[Intl_DxMedPhys] Recent Tx Gain Variation on Siemens Sola 1.5T MRI

Steven Shea steven.michael.shea at gmail.com
Fri Oct 24 18:13:29 EDT 2025


Hi list friends,

I am reaching out regarding recent findings in the ACR Weekly QA on a
Siemens Magnetom Sola 1.5T MRI system at our institution. The recorded Tx
Gain (found as reference amplitude on the Siemens system) started varying
by +/- 30 V since ~July. Previously, it had been rather stable within a
~+/- 5 range (may be a little higher). The graph below demonstrates:
[image: image.png]
I did annual testing in late August and did not identify any other issues
with standard ACR phantom tests, homogeneity tests, or the head coil tests.
I look for any service events that would explain this but could not find
any. I decided not to flag it in my report and I waited a month or more to
see if the variation would continue, which it has. I then went through the
DICOM headers to see if any protocol parameters were changing. They were
not; coil elements selected were also quite consistent (a potential issue
on Siemens systems). I even managed to fish out the Reference Amplitude
values from the Private Tag [0021, 1019]. They confirmed the same
measurements that the technologist had been recording. I could even see
that the reported Reference Amplitude was quite consistent between
different sequences, which means that even if the tech recorded from
different series, it would not have caused above:
[image: image.png]

I should also state that the phantom setup procedure is quite repeatable
due to the Siemens provided holder and one technologist is running the 90%
of the QA. This is a long way of saying I have come to the conclusion that
this is real. (And, yes, I likely over-analyzed the issue.)

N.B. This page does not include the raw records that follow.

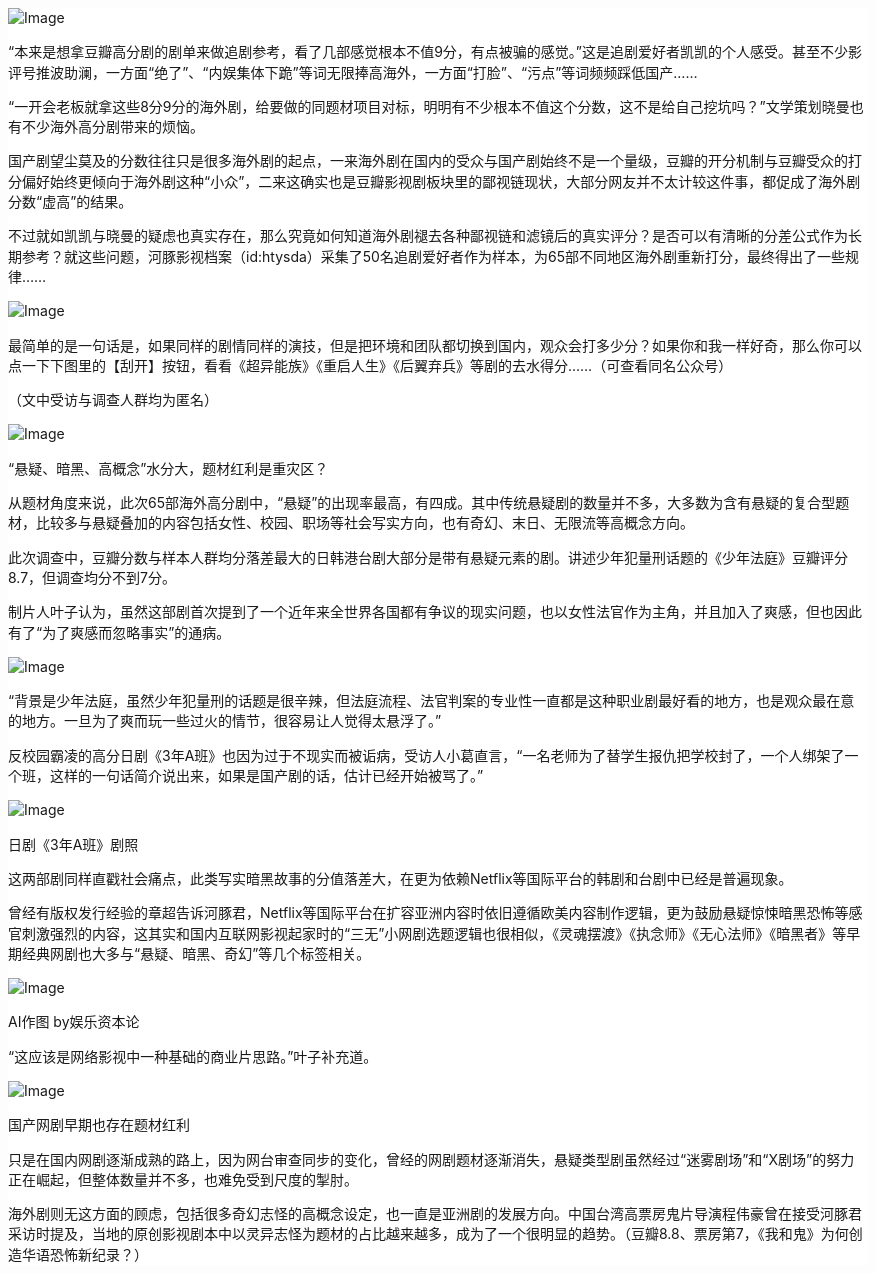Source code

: ![Image](https://p3-sign.toutiaoimg.com/tos-cn-i-6w9my0ksvp/0e6c6780edeb4e529dca11140299600d~tplv-tt-shrink:640:0.image?lk3s=7cab5390&traceid=20231108220905C951BF5FDB45F0C0B558&x-expires=2147483647&x-signature=acctD3yeRK6bKiE3OnrwwO%2Fg1z0%3D)

“本来是想拿豆瓣高分剧的剧单来做追剧参考，看了几部感觉根本不值9分，有点被骗的感觉。”这是追剧爱好者凯凯的个人感受。甚至不少影评号推波助澜，一方面“绝了”、“内娱集体下跪”等词无限捧高海外，一方面“打脸”、“污点”等词频频踩低国产……

“一开会老板就拿这些8分9分的海外剧，给要做的同题材项目对标，明明有不少根本不值这个分数，这不是给自己挖坑吗？”文学策划晓曼也有不少海外高分剧带来的烦恼。

国产剧望尘莫及的分数往往只是很多海外剧的起点，一来海外剧在国内的受众与国产剧始终不是一个量级，豆瓣的开分机制与豆瓣受众的打分偏好始终更倾向于海外剧这种“小众”，二来这确实也是豆瓣影视剧板块里的鄙视链现状，大部分网友并不太计较这件事，都促成了海外剧分数“虚高”的结果。

不过就如凯凯与晓曼的疑虑也真实存在，那么究竟如何知道海外剧褪去各种鄙视链和滤镜后的真实评分？是否可以有清晰的分差公式作为长期参考？就这些问题，河豚影视档案（id:htysda）采集了50名追剧爱好者作为样本，为65部不同地区海外剧重新打分，最终得出了一些规律……

![Image](https://p3-sign.toutiaoimg.com/tos-cn-i-6w9my0ksvp/09b7c756189f4fb3b0ea2811bf8077fb~tplv-tt-shrink:640:0.image?lk3s=7cab5390&traceid=20231108220905C951BF5FDB45F0C0B558&x-expires=2147483647&x-signature=JdSovAxb%2Fp2rKdRqU9QJ5Z7jZTY%3D)

最简单的是一句话是，如果同样的剧情同样的演技，但是把环境和团队都切换到国内，观众会打多少分？如果你和我一样好奇，那么你可以点一下下图里的【刮开】按钮，看看《超异能族》《重启人生》《后翼弃兵》等剧的去水得分……（可查看同名公众号）

（文中受访与调查人群均为匿名）

![Image](https://p3-sign.toutiaoimg.com/tos-cn-i-6w9my0ksvp/4f7abe2aa66e45dea0bb8ecdfdd70a66~tplv-tt-shrink:640:0.image?lk3s=7cab5390&traceid=20231108220905C951BF5FDB45F0C0B558&x-expires=2147483647&x-signature=P2DyyYCcBBrVjE7SSDVUYqkW0rY%3D)

“悬疑、暗黑、高概念”水分大，题材红利是重灾区？

从题材角度来说，此次65部海外高分剧中，“悬疑”的出现率最高，有四成。其中传统悬疑剧的数量并不多，大多数为含有悬疑的复合型题材，比较多与悬疑叠加的内容包括女性、校园、职场等社会写实方向，也有奇幻、末日、无限流等高概念方向。

此次调查中，豆瓣分数与样本人群均分落差最大的日韩港台剧大部分是带有悬疑元素的剧。讲述少年犯量刑话题的《少年法庭》豆瓣评分8.7，但调查均分不到7分。

制片人叶子认为，虽然这部剧首次提到了一个近年来全世界各国都有争议的现实问题，也以女性法官作为主角，并且加入了爽感，但也因此有了“为了爽感而忽略事实”的通病。

![Image](https://p3-sign.toutiaoimg.com/tos-cn-i-6w9my0ksvp/73438dee5a6b49d9abcfc9cb331e1296~tplv-tt-shrink:640:0.image?lk3s=7cab5390&traceid=20231108220905C951BF5FDB45F0C0B558&x-expires=2147483647&x-signature=78zynuDLKaDZWSqCz7MM2EPCPAQ%3D)

“背景是少年法庭，虽然少年犯量刑的话题是很辛辣，但法庭流程、法官判案的专业性一直都是这种职业剧最好看的地方，也是观众最在意的地方。一旦为了爽而玩一些过火的情节，很容易让人觉得太悬浮了。”

反校园霸凌的高分日剧《3年A班》也因为过于不现实而被诟病，受访人小葛直言，“一名老师为了替学生报仇把学校封了，一个人绑架了一个班，这样的一句话简介说出来，如果是国产剧的话，估计已经开始被骂了。”

![Image](https://p3-sign.toutiaoimg.com/tos-cn-i-6w9my0ksvp/38a7223766b043f593199b32dfa7b7ec~tplv-tt-shrink:640:0.image?lk3s=7cab5390&traceid=20231108220905C951BF5FDB45F0C0B558&x-expires=2147483647&x-signature=b8qi%2BqPYfb0OLVTfq7xdgjDsu80%3D)

日剧《3年A班》剧照

这两部剧同样直戳社会痛点，此类写实暗黑故事的分值落差大，在更为依赖Netflix等国际平台的韩剧和台剧中已经是普遍现象。

曾经有版权发行经验的章超告诉河豚君，Netflix等国际平台在扩容亚洲内容时依旧遵循欧美内容制作逻辑，更为鼓励悬疑惊悚暗黑恐怖等感官刺激强烈的内容，这其实和国内互联网影视起家时的“三无”小网剧选题逻辑也很相似，《灵魂摆渡》《执念师》《无心法师》《暗黑者》等早期经典网剧也大多与“悬疑、暗黑、奇幻”等几个标签相关。

![Image](https://p3-sign.toutiaoimg.com/tos-cn-i-6w9my0ksvp/6662b6cce5824b7db11781773c72a0ce~tplv-tt-shrink:640:0.image?lk3s=7cab5390&traceid=20231108220905C951BF5FDB45F0C0B558&x-expires=2147483647&x-signature=15Mool0NmeKJrkb1tOdvMCWrETM%3D)

AI作图 by娱乐资本论

“这应该是网络影视中一种基础的商业片思路。”叶子补充道。

![Image](https://p3-sign.toutiaoimg.com/tos-cn-i-6w9my0ksvp/cb21e26e934e4125bad1b4deb90235d9~tplv-tt-shrink:640:0.image?lk3s=7cab5390&traceid=20231108220905C951BF5FDB45F0C0B558&x-expires=2147483647&x-signature=hl9cEza%2BIEBg6n7FOUAqT%2FSc7wo%3D)

国产网剧早期也存在题材红利

只是在国内网剧逐渐成熟的路上，因为网台审查同步的变化，曾经的网剧题材逐渐消失，悬疑类型剧虽然经过“迷雾剧场”和“X剧场”的努力正在崛起，但整体数量并不多，也难免受到尺度的掣肘。

海外剧则无这方面的顾虑，包括很多奇幻志怪的高概念设定，也一直是亚洲剧的发展方向。中国台湾高票房鬼片导演程伟豪曾在接受河豚君采访时提及，当地的原创影视剧本中以灵异志怪为题材的占比越来越多，成为了一个很明显的趋势。（豆瓣8.8、票房第7，《我和鬼》为何创造华语恐怖新纪录？）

My main issue is concern on how I deal with Siemens service on this. If I
send them above, I expect they will come out and run standard tests and
tell me the system is fine. Have any of you ever run into this and know of
causes? Or specific things to test/target? Anything else I or the tech
could do? I would appreciate any insights.

Thanks, Steve

Steven Shea, PhD
Associate Professor, MR Scientist
Department of Radiology & Medical Imaging. Loyola Medicine

PS: I should mention that the system has a known, slow helium leak which is
captured on the center frequency measurements. However, that predates this
issue and has been present for more than +1 year. (It is scheduled to
finally be addressed in the next month -- needless to say that has me at
odds with local service.) I do not feel as though this is the source.